Option 1 is a bit simpler and allows for easier (and safer) expansion of the Pheno DB.

Option 2 means that the Pheno DB will stay more in sync in with the Prod DB (can still drift, but species info in particular would not be duplicated). However changes to the structure of the Pheno DB will require Production DB updates and we would need to make sure that the Pheno work never changes any data in any of the tables that are not Pheno specific (this is easy to enforce via the export/import scripts)

Option 3 is a tremendous amount of work but is the only way to prevent data drift.

jeffdc commented 1 year ago

DELETED and moved to the body of the issue.

Megachile commented 1 year ago

According to my plan, the data I'm submitting to the API should be a slope-intercept pair, not a raw date. We'll be calculating dates in the site itself using a given latitude as input (or just plotting the lines). So the input data should be more like:

{
  "id": 0,
  "rearing_viable_start_slope": "-.015",
  "rearing_viable_start_yint": "562",
  "rearing_viable_end_slope": "-.015",
  "rearing_viable_end_yint": "900",
 (etc)
  "min_latitude": 0.0,
  "max_latitude": 0.0
}

The pheno page can constrain latitudes between 20 and 60 if we don't care to extend to include Mexico/Central America right now. If we do (future-proofing?) then it would extend from 0-60.

Not sure what you mean about how to access the pheno page, other than putting a link to it on the main page?

jeffdc commented 1 year ago

Hmmm, this sounds a lot more complicated than I had anticipated. I do not currently understand how to go from those graph lines to lat/long.

Megachile commented 1 year ago

Eg:

lat = user entered latitude value

rearing_viable_start_doy = (lat - rearing_viable_start_yint) / rearing_viable_start_slope

Then use a function that converts doy to date with origin 01-01 of the current year, and that's what goes in the corresponding part of the table.

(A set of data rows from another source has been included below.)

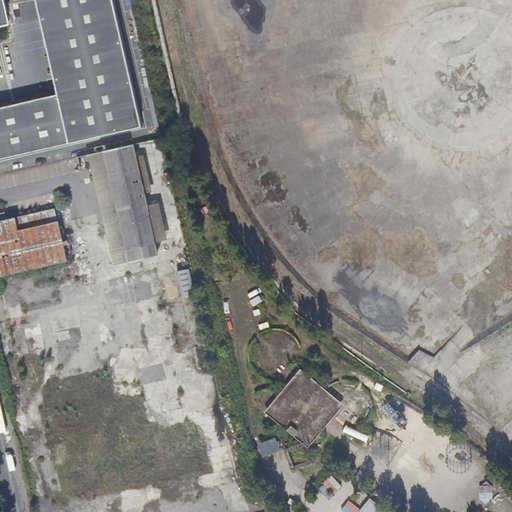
[(0,0),(0,24),(9,22),(3,0),(0,0)]
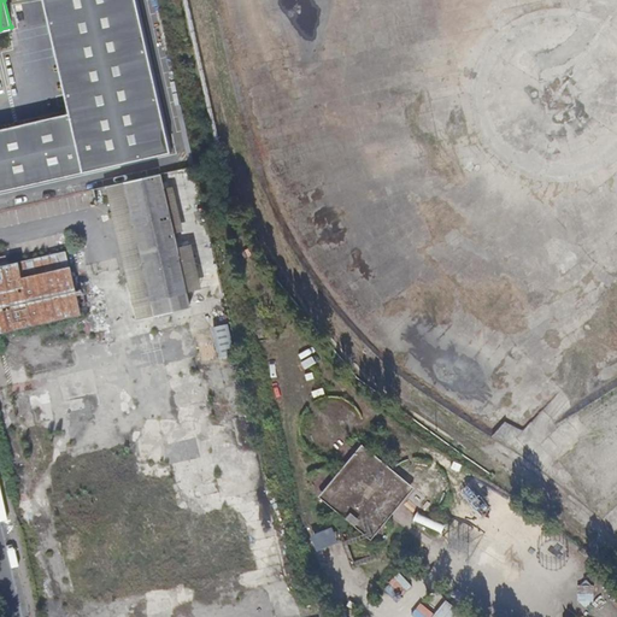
[(137,0),(46,0),(71,113),(0,130),(0,191),(172,153),(137,0)]
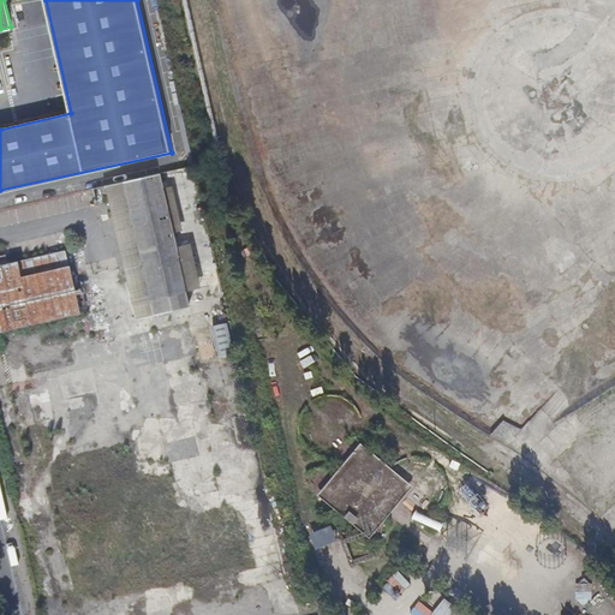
[(121,183),(148,299),(153,317),(189,309),(184,291),(157,175),(121,183)]
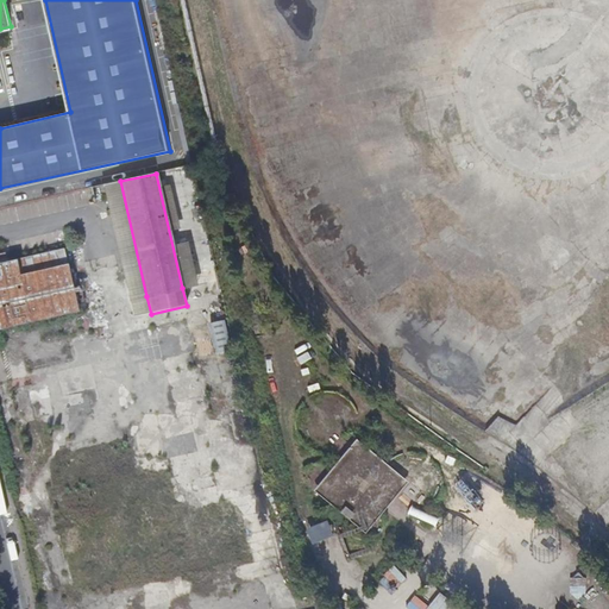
[(182,286),(196,284),(192,240),(179,242),(182,286)]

jeffdc commented 1 year ago

Ok that sounds easy enough.

Megachile commented 1 year ago

Yeah that is the easy part. It also lets us calculate the date ranges given a latitude and (eventually) create a plot from the same info with very little trouble. It's a bit brittle in other ways but that's a tradeoff that makes sense to me at the moment.

jeffdc commented 1 year ago

@Megachile I edited the main body of the ticket to include what I am going to build. Can you review it again please? I updated based on our comments here.